Wacana pengaturan dan penegakan hukum seberat mungkin bagi
pelaku kekerasan fisik maupun seksual pada anak pun mencuat dalam rapat lintas
Komisi DPR Aceh bersama unsur sektoral terkait. Hukuman berat ini nantinya tidak
sebatas hukuman cambuk
“Insyaallah kami akan bentuk tim kecil dari berbagai unsur
untuk mencari solusi bagaimana dalam waktu singkat pelaku kekerasan terhadap
perempuan dan anak mendapatkan hukuman seberat-beratnya,” kata Ketua Komisi I
DPRA Muhamad Yunus.
Yunus mengatakan wacana hukuman tersebut dibahas kembali
karena marak terjadi kekerasan terhadap perempuan dan anak di Aceh. Alhasil, tim
kecil dibentuk untuk membahas tindak lanjut pertemuan tersebut.
Sejauh ini, kata Yunus, pelaku kekerasan lebih banyak
dijerat dengan hukum cambuk sesuai qanun Aceh Nomor 6 Tahun 2014 tentang
Jinayah. Sayangnya, peraturan ini belum diiringi dengan Peraturan Gubernur.
“Sebenarnya dalam qanun jinayah sudah sangat lengkap, hanya
saja belum diiringi dengan Peraturan Gubernur, karena untuk menjalankan qanun
jinayah ini harus ada Pergub,” ujarnya.
Yunus berharap eksekutif mampu segera mengeluarkan Pergub
sehingga pelaku kekerasan dapat dihukum berat mulai dari cambuk, penjara,
hingga membayar denda.
“Sebenarnya dalam qanun jinayah penjaranya lebih lama daripada
UU Perlindungan Anak. Namun, belum diiringi Pergub, makanya sekarang ini banyak
pelaku dihukum cambuk,” kata dia.
Selain itu, Yunus mengatakan tim kecil yang segera dibentuk
juga akan mengadvokasi korban kekerasan mapun pelecehan seksual untuk
mendapatkan pemulihan trauma.
“Karena saat ini yang ada hanya bantuan dari Dinas Sosial Aceh,
dan itu juga sangat terbatas. Makanya perlu pemulihan psikologi korban,” ujar
Yunus.
Wacana ini pun didukung oleh Psikolog anak, Endang
Setiangsih, utamanya bagi upaya menjamin perlindungan bagi anak. Menurutnya, sudah saatnya Aceh bergerak melindungi anak dan menghukum
pelaku kekerasan dan kejahatan seksual secara maksimal.

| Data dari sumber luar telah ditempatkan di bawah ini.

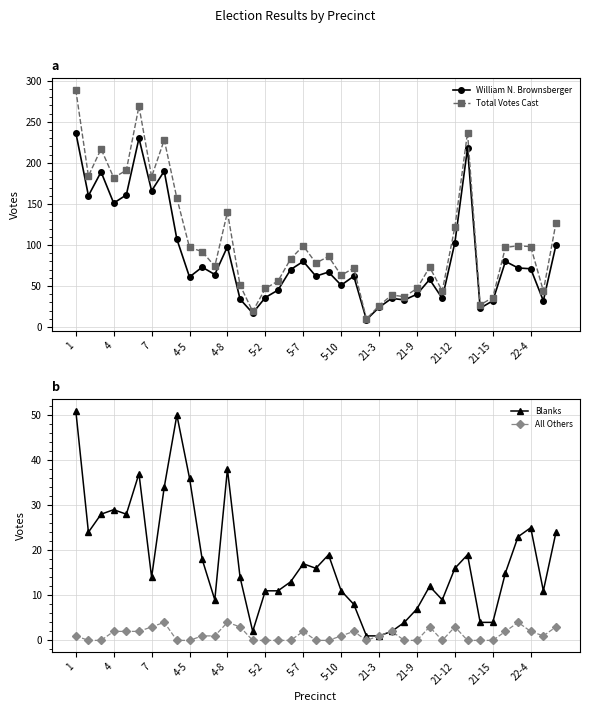

What is the label of the 14th point from the left?

13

“Sudah seharusnya hukuman buat pelaku kekerasan seksual
terhadap anak diperberat sanksi pidana dan ditambah cambuk serta membayar denda
maksimal,” kata Endang, di Banda Aceh, Selasa (27/10).
Menurut Endang, kekerasan seksual terhadap anak dalam
berbagai bentuk merupakan bentuk kejahatan kesusilaan yang sangat serius. Karena
itu, negara dan pemerintah wajib turun tangan melakukan terobosan perlindngan
serta penegakan hukum yang mengutamakan kepentingan terbaik anak.

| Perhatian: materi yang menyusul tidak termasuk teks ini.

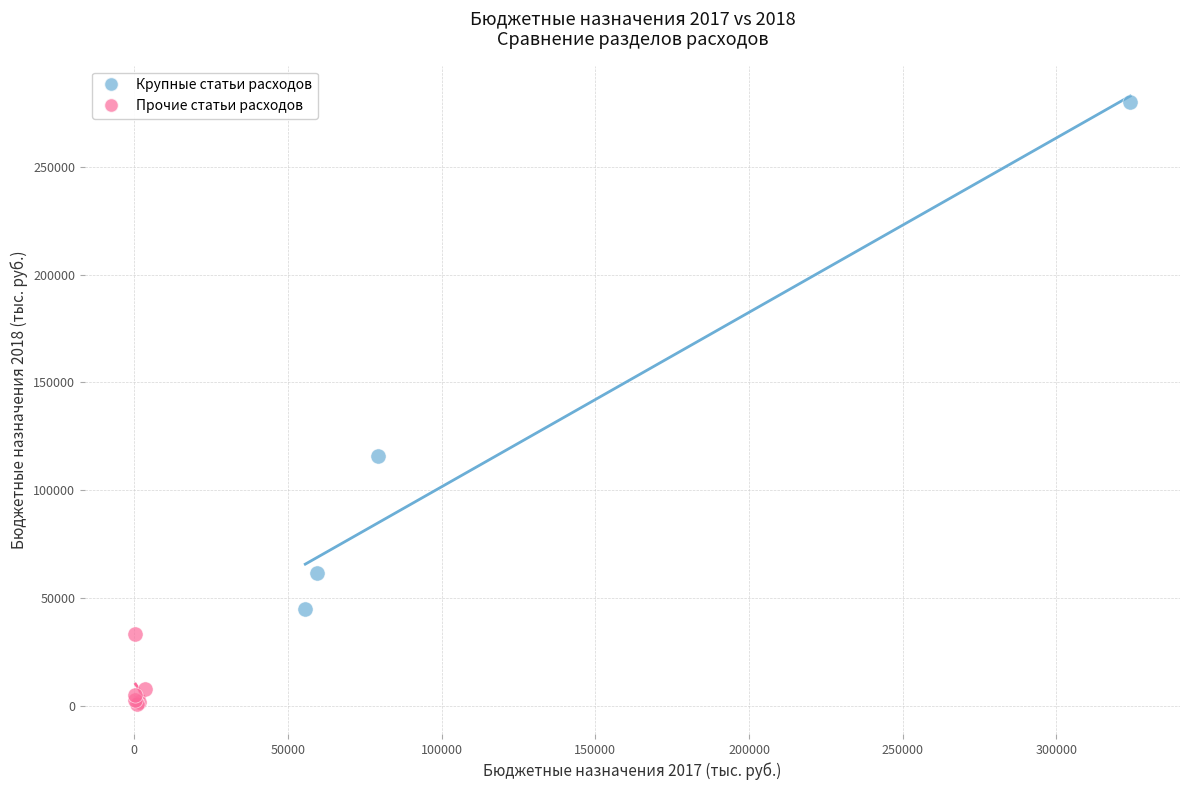

Which series contains the lowest Y value?

Прочие статьи расходов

Endang mengatakan, pemerintah Aceh dan legislatif mulai menunjukkan
keseriusannya menangani kejahatan seksual terhadap anak dengan menjamin hak
anak atas kelangsungan hidup, tumbuh kembang, serta melindungi anak dari
kekerasan hingga diskriminasi, sesuai dengan UU Perlindungan Anak.
“Kekerasan seksual terhadap anak juga merupakan suatu gejala
gunung es, dimana jumlah kasus di masyarakat jauh lebih besar dari yang
dilaporkan,” kata Endang.
Menurutnya, kekerasan seksual terhadap anak berkonsekuensi negatif
pada kesehatan, psikologis, dan sosial anak yang menjadi korban dan pemulihan
traumanya membutuhkan waktu lama.
“Bahkan selama ini saya mendampingi korban belum pernah
melihat gati rugi yang dberikan dan dihitung oleh pengambil kebijakan karena
hukum di negara kita ini belum memiliki sepenuhnya keberpihakan pada korban,”
ujarnya.
Menurut Endang, penerapan hukum jinayat belum efektif
sehingga layak untuk dilakukan perubahan.
“Sudah dapat direvisi karena dianggap kurang efektif dalam
menekan angka kekerasan seksual terhadap anak, qanun belum mampu memberi efek
jera bagi pelaku. Hasil riset juga menunjukkan kurang efektifnya penerapan
tindakan cambuk pada pelaku,” kata Endang.